We recently received this question from one of our readers. It’s a good question and we pass it on to you. Feel free to weigh in with your own comments.
I'm seeing that my husband and I need to formulate a position on preteen/teen physical interaction, specifically kissing, hand-holding etc. Instances are creeping up when my kids are being exposed to examples of this; and I find myself being silent because I have no clear plan. I've noticed that parenting goes better when I can set clear boundaries before troubles begin brewing, instead of doing damage control later.
What is your position on this issue? How is it enforced?
Here are some thoughts:
As our children were growing up, we would read from Proverbs each night, matching the date with the Proverbs chapter. We didn't read the whole chapter, but we read a portion. For example, I would read through one month selecting verses 1-10. The next month, I would go for 11-20. [We found that too much Scripture becomes tedious and causes children to feel negative towards Bible reading. Our principle has been to give little doses throughout the day.] Anyway, in the course of reading, we passed through Proverbs 5, 6, and 7. My initial reaction was similar to yours. I wanted to skip those chapters. I felt that my sons were too young to deal with those issues.
Over the course of my interactions with my children, various school situations, and life, the Lord helped me to see that I could not shield our boys from natural processes and dynamics.

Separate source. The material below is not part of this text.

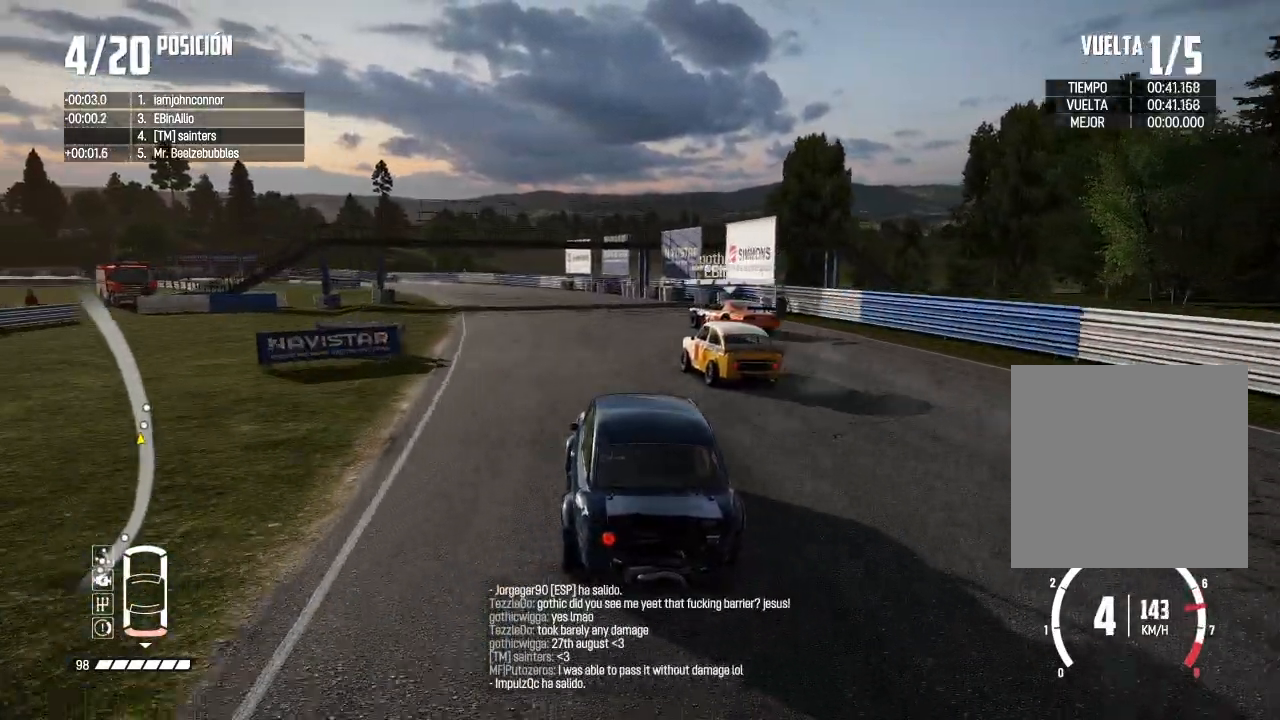
{"buttons": ["R2"], "left_stick": "left", "right_stick": "center", "events": [[50, "left_stick", "center"], [134, "left_stick", "left"], [284, "left_stick", "center"], [350, "left_stick", "left"]]}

What I needed to do was to help them prepare. Preparation comes from the investment of the truth, lots of talking and listening, and a definite position of openness [stated often].
I remember standing in the school breezeway with Patrick as school was dismissing. He was about seven years old. Kids were running around everywhere, being kids. I was talking about a situation with another mom that had occurred that day in school--not an immoral situation--just the boy-girl thing beginning at such an early age! In that moment, the Lord spoke to me about using those very Proverbs as a springboard for discussions. I understood that I couldn't shield my children from this natural part of life [not that we encouraged it!], but they needed a foundation for discerning what was right, what was wrong, what was appropriate, what was inappropriate, and what are the consequences.
Keith added this:
Timing: Eccleciastes 3 says that there is a time for everything. Teaching our children to wait for the right time involves all of life. In our day, most people teach their kids that they can have things when they want it; they don’t have to wait. Wait for dinner, wait to open gifts, wait to drive, wait to hold hands, wait to have sex until you are married. All of these “waitings” are connected. They strengthen each other. Waiting intensifies the joy when the right time comes.
Setting: God established boundaries for boy-girl relationships; the clearest boundary is “sex within marriage.” Stay in groups and do not be alone as a couple; the temptations are greatly lessened. Until you begin to get ready for marriage, the boy-girl things are best just kept as friends and not boyfriend/girlfriend. These boundaries also include areas on the body not to be touched.
Purpose: Kids need to understand as early as possible that the purpose of marriage and romantic love is to have children and a family. There is too much childhood to enjoy, too much fun to have when they are young. Encourage them that God has a good plan for them when the time comes for marriage. Protect their childhood.
We hope that this is helpful. Feel free to comment or to ask more questions.